Here are some examples of data types that may be useful for the purpose of user profiling and segmentation:
demographic data (First name, Last name, Gender, Address,Phone, email, etc.).
data on purchasing behavior (Number of products purchased, date of last purchase, etc…)
behavioral data (What the user has visited in the past, such as product, categories, Brand, etc…)
real time data (what the user who is browsing the site now is doing)
Customer Data Platform: the future of marketing goes from here
buyer personas: who they are and what they are for
Data collection, but not only that: the other key aspect of putting in place an effective marketing personalization also comes through audience profiling and segmentation.
It is perhaps at this stage that the use of a Customer Data Platform(CDP) can really make a difference. Without wishing to delve too deeply into the technical aspects, it can be defined as a platform that allows data to be collected from multiple sources and normalized at the single customer view level , thus enabling a 360-degree view of the individual user.
All of this then translates into the ability to be able to profile different users based on the data collected and then to cluster them based on common data, creating segments that can be updated in real time.

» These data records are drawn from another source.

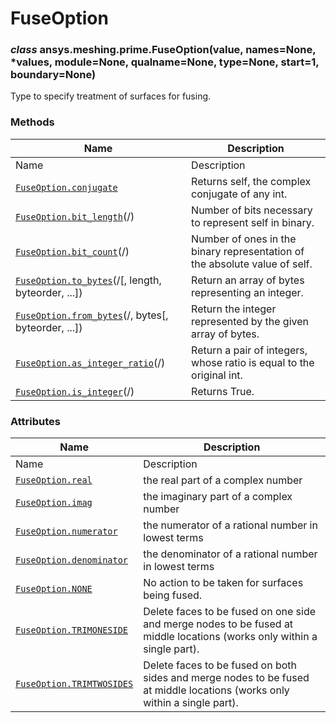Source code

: # FuseOption

<a id="ansys.meshing.prime.FuseOption"></a>

### *class* ansys.meshing.prime.FuseOption(value, names=None, \*values, module=None, qualname=None, type=None, start=1, boundary=None)

Type to specify treatment of surfaces for fusing.

<!-- !! processed by numpydoc !! -->

### Methods

| Name | Description |
|-----------------------------------------------------------------------------------------------------------------------------------------------|----------------------------------------------------------------------------|
| Name | Description |
| [`FuseOption.conjugate`](ansys.meshing.prime.FuseOption.conjugate.md#ansys.meshing.prime.FuseOption.conjugate)                                | Returns self, the complex conjugate of any int.                            |
| [`FuseOption.bit_length`](ansys.meshing.prime.FuseOption.bit_length.md#ansys.meshing.prime.FuseOption.bit_length)(/)                          | Number of bits necessary to represent self in binary.                      |
| [`FuseOption.bit_count`](ansys.meshing.prime.FuseOption.bit_count.md#ansys.meshing.prime.FuseOption.bit_count)(/)                             | Number of ones in the binary representation of the absolute value of self. |
| [`FuseOption.to_bytes`](ansys.meshing.prime.FuseOption.to_bytes.md#ansys.meshing.prime.FuseOption.to_bytes)(/[, length, byteorder, ...])      | Return an array of bytes representing an integer.                          |
| [`FuseOption.from_bytes`](ansys.meshing.prime.FuseOption.from_bytes.md#ansys.meshing.prime.FuseOption.from_bytes)(/, bytes[, byteorder, ...]) | Return the integer represented by the given array of bytes.                |
| [`FuseOption.as_integer_ratio`](ansys.meshing.prime.FuseOption.as_integer_ratio.md#ansys.meshing.prime.FuseOption.as_integer_ratio)(/)        | Return a pair of integers, whose ratio is equal to the original int.       |
| [`FuseOption.is_integer`](ansys.meshing.prime.FuseOption.is_integer.md#ansys.meshing.prime.FuseOption.is_integer)(/)                          | Returns True.                                                              |

### Attributes

| Name | Description |
|-------------------------------------------------------------------------------------------------------------------------|---------------------------------------------------------------------------------------------------------------------------|
| Name | Description |
| [`FuseOption.real`](ansys.meshing.prime.FuseOption.real.md#ansys.meshing.prime.FuseOption.real)                         | the real part of a complex number                                                                                         |
| [`FuseOption.imag`](ansys.meshing.prime.FuseOption.imag.md#ansys.meshing.prime.FuseOption.imag)                         | the imaginary part of a complex number                                                                                    |
| [`FuseOption.numerator`](ansys.meshing.prime.FuseOption.numerator.md#ansys.meshing.prime.FuseOption.numerator)          | the numerator of a rational number in lowest terms                                                                        |
| [`FuseOption.denominator`](ansys.meshing.prime.FuseOption.denominator.md#ansys.meshing.prime.FuseOption.denominator)    | the denominator of a rational number in lowest terms                                                                      |
| [`FuseOption.NONE`](ansys.meshing.prime.FuseOption.NONE.md#ansys.meshing.prime.FuseOption.NONE)                         | No action to be taken for surfaces being fused.                                                                           |
| [`FuseOption.TRIMONESIDE`](ansys.meshing.prime.FuseOption.TRIMONESIDE.md#ansys.meshing.prime.FuseOption.TRIMONESIDE)    | Delete faces to be fused on one side and merge nodes to be fused at middle locations (works only within a single part).   |
| [`FuseOption.TRIMTWOSIDES`](ansys.meshing.prime.FuseOption.TRIMTWOSIDES.md#ansys.meshing.prime.FuseOption.TRIMTWOSIDES) | Delete faces to be fused on both sides and merge nodes to be fused at middle locations (works only within a single part). |
<!-- vale on -->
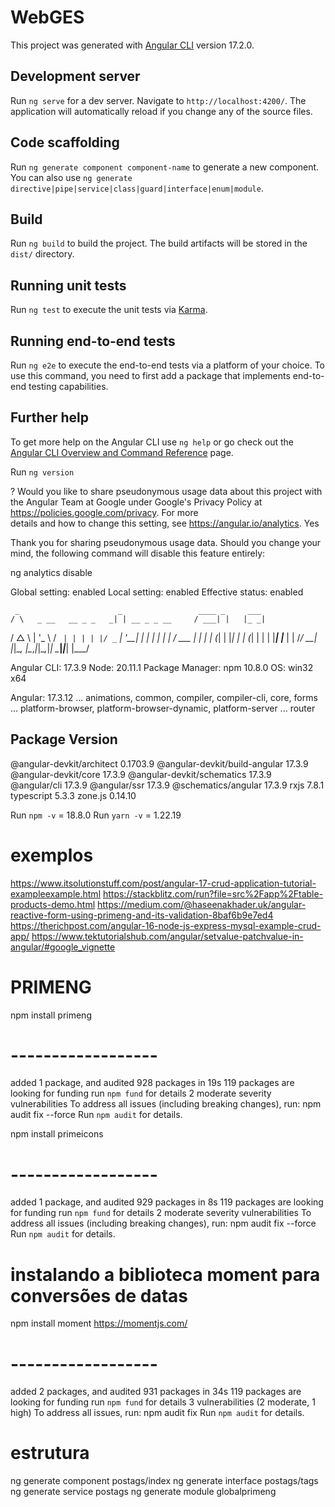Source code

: # WebGES

This project was generated with [Angular CLI](https://github.com/angular/angular-cli) version 17.2.0.

## Development server
Run `ng serve` for a dev server. Navigate to `http://localhost:4200/`. The application will automatically reload if you change any of the source files.
## Code scaffolding
Run `ng generate component component-name` to generate a new component. You can also use `ng generate directive|pipe|service|class|guard|interface|enum|module`.
## Build
Run `ng build` to build the project. The build artifacts will be stored in the `dist/` directory.
## Running unit tests
Run `ng test` to execute the unit tests via [Karma](https://karma-runner.github.io).
## Running end-to-end tests
Run `ng e2e` to execute the end-to-end tests via a platform of your choice. To use this command, you need to first add a package that implements end-to-end testing capabilities.
## Further help
To get more help on the Angular CLI use `ng help` or go check out the [Angular CLI Overview and Command Reference](https://angular.io/cli) page.



Run `ng version`

? Would you like to share pseudonymous usage data about this project with the Angular Team
at Google under Google's Privacy Policy at https://policies.google.com/privacy. For more  
details and how to change this setting, see https://angular.io/analytics. Yes

Thank you for sharing pseudonymous usage data. Should you change your mind, the following 
command will disable this feature entirely:

ng analytics disable

Global setting: enabled
Local setting: enabled
Effective status: enabled

     _                      _                 ____ _     ___
    / \   _ __   __ _ _   _| | __ _ _ __     / ___| |   |_ _|
   / △ \ | '_ \ / _` | | | | |/ _` | '__|   | |   | |    | |
  / ___ \| | | | (_| | |_| | | (_| | |      | |___| |___ | |
 /_/   \_\_| |_|\__, |\__,_|_|\__,_|_|       \____|_____|___|
                |___/
    

Angular CLI: 17.3.9
Node: 20.11.1
Package Manager: npm 10.8.0
OS: win32 x64

Angular: 17.3.12
... animations, common, compiler, compiler-cli, core, forms
... platform-browser, platform-browser-dynamic, platform-server
... router

Package                         Version
---------------------------------------------------------
@angular-devkit/architect       0.1703.9
@angular-devkit/build-angular   17.3.9
@angular-devkit/core            17.3.9
@angular-devkit/schematics      17.3.9
@angular/cli                    17.3.9
@angular/ssr                    17.3.9
@schematics/angular             17.3.9
rxjs                            7.8.1
typescript                      5.3.3
zone.js                         0.14.10

Run `npm -v` = 18.8.0
Run `yarn -v` = 1.22.19 



# exemplos
https://www.itsolutionstuff.com/post/angular-17-crud-application-tutorial-exampleexample.html
https://stackblitz.com/run?file=src%2Fapp%2Ftable-products-demo.html
https://medium.com/@haseenakhader.uk/angular-reactive-form-using-primeng-and-its-validation-8baf6b9e7ed4
https://therichpost.com/angular-16-node-js-express-mysql-example-crud-app/
https://www.tektutorialshub.com/angular/setvalue-patchvalue-in-angular/#google_vignette


# PRIMENG 
npm install primeng
# ------------------
added 1 package, and audited 928 packages in 19s
119 packages are looking for funding
  run `npm fund` for details
2 moderate severity vulnerabilities
To address all issues (including breaking changes), run:
  npm audit fix --force
Run `npm audit` for details.

npm install primeicons
# ------------------
added 1 package, and audited 929 packages in 8s
119 packages are looking for funding
  run `npm fund` for details
2 moderate severity vulnerabilities
To address all issues (including breaking changes), run:
  npm audit fix --force
Run `npm audit` for details.

# instalando a biblioteca moment para conversões de datas 
npm install moment
https://momentjs.com/
# ------------------
added 2 packages, and audited 931 packages in 34s
119 packages are looking for funding
  run `npm fund` for details
3 vulnerabilities (2 moderate, 1 high)
To address all issues, run:
  npm audit fix
Run `npm audit` for details.



# estrutura
ng generate component postags/index
ng generate interface postags/tags
ng generate service postags
ng generate module globalprimeng



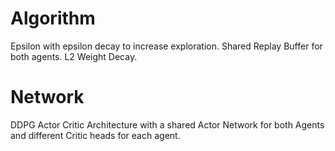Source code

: # Algorithm

Epsilon with epsilon decay to increase exploration.
Shared Replay Buffer for both agents.
L2 Weight Decay.


# Network
DDPG Actor Critic Architecture with a shared Actor Network for both Agents and different Critic heads for each agent.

Accurate and dynamic segmentation is, therefore, the key to a winning marketing strategy as it allows you to interact and communicate with the user by showing content that is consistent and in line with their expectations at the most appropriate time.
From buyer personas to marketing personalization activities: when method makes a difference
By defining buyer personas, it greatly facilitates the personalization of the customer journey. However, it remains crucial to have the rightmethod for strategy development.
Blendee goes to marketers and strategists by revealing the right steps for a winning method based on customized “experiences” for various segments.
It starts with the Identification of the Buyer Persona and its characteristics, continues with the choice of Filters and Segments, then creates Campaigns and Experiences, and finally chooses the individual Actions to be implemented on the different channels.
The result? To give each customer and potential customer personalized and valuable customer experience, pave the way toward their loyalty.